I confess:
I did not learn how to sweep a floor until I was working at a country club at
age sixteen, and I did not know how to wash dishes by hand until I was being
paid to do so in a New York City bar at age twenty. I taught myself to clean a
toilet soon thereafter, when it became painfully clear my bachelor apartment
would not otherwise pass muster with visitors. I did not learn how to properly
fold laundry until I was in a West End musical at age thirty and my dresser
taught me. (Yes, I had a dresser.)
How did I
arrive at adulthood so ignorant? As a member of Generation X, with an often
otherwise-occupied single working mom, I was a classic latchkey kid, coming and
going unsupervised from a very early age. Some things went by the wayside. Mom did
teach me to do the laundry, to use a stereo, wrap a gift, and to make pancakes.
Priorities.
Nowadays,
even in two-parent households, it is actually more common for kids to not know
the aforementioned skills, and many others.
As Deborah
Cruz writes in Cafemom.com, “Somewhere between Gen X and Gen Z, society
decided that kids should be overextended in full-time extracurricular
activities, train for sports like they're going to the Olympics, and make
TikTok videos like it's their job. Parents are scared to disappoint their
children and chores seem to be a thing of the past.
But it’s
baffling how the same 7-year-old who can master social media can't water the
plants or load the dishwasher. We need a happy medium.”

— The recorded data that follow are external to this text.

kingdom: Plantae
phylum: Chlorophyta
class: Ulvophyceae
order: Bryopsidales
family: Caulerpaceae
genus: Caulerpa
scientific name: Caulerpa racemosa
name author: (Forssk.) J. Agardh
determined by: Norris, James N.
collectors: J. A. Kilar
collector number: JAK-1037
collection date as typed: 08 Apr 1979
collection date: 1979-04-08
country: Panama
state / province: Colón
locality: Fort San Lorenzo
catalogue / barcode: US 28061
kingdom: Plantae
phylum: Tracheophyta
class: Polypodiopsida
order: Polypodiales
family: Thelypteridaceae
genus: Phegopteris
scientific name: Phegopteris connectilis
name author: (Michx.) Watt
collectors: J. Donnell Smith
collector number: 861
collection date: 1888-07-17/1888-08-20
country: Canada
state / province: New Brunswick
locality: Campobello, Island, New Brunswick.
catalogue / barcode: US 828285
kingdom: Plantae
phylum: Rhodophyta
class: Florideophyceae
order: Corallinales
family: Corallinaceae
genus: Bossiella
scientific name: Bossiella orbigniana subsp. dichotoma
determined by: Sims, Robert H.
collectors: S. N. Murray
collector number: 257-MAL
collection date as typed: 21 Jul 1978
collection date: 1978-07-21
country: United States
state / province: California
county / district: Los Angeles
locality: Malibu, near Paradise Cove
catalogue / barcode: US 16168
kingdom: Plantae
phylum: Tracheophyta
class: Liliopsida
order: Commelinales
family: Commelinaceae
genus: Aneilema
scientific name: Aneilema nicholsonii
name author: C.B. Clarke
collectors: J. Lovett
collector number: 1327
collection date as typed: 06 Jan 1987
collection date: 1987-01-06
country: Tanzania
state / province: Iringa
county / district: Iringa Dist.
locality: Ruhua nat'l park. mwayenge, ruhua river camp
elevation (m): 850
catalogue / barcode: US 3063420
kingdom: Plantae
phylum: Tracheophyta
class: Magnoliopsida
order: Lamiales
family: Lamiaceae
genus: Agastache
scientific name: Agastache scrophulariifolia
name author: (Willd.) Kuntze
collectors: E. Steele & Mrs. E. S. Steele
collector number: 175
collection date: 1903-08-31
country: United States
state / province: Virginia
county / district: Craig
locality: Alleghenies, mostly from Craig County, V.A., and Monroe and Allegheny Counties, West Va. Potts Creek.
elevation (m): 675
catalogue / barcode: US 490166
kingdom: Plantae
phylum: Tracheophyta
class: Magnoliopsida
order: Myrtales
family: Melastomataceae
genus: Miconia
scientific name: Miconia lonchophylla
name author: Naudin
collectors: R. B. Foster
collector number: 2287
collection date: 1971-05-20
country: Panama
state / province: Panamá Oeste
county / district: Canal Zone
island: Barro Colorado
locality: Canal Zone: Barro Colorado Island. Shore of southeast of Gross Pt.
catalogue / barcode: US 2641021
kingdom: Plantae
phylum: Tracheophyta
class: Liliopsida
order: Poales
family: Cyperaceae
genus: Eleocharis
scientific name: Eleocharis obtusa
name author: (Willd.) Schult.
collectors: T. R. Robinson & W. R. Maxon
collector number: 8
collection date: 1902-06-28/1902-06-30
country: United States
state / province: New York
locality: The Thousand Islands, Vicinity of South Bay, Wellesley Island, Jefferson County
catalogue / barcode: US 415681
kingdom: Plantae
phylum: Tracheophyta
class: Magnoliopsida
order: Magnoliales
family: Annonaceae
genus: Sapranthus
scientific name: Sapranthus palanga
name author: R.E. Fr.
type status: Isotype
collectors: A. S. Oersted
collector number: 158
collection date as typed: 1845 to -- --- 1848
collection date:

READ MORE: Teaching your kids life skills
I concur.
Though I confess that, when my son was heading off to college in 2016, I was
ashamed to realize that his mother and I hadn’t taught him some basic cooking
and cleaning skills. (He could – and can – make a perfect cup of tea, however.
Priorities.) But in my defense, I should note his childhood had been quite
different from his mom’s and mine. For one thing, his schoolwork was much, much
more demanding than ours had been (really off the charts). We often reasoned he
needed a break. Nevertheless, I scrambled to fill in the gap just before he
left the nest.
Cruz has
created a list of skills she deems most important, and, needless to say, not
complicated. According to her, every eight-year-old should know how to do these
things, and no parent should be scrambling like me to impart certain skills
before a kid leaves home. Fair enough. Behold. Your eight-year-old should know
how to:
- Feed Pets
- Help with
basic laundry chores
- Dinner
prep and clean-up
- Wash the
dishes
- Use basic
household cleaners safely
- Basic
bathroom clean-up
- Simple
sewing skills
- How to use
a broom and dustpan
- Preparing
an easy meal
- Grocery
shopping process
- Wrapping a
gift
- How to use
a hammer
- How to
clean a bedroom
- Treating a
wound with basic first aid
There's no better time to get started than right now.
You’ll thank me when the kids head to college.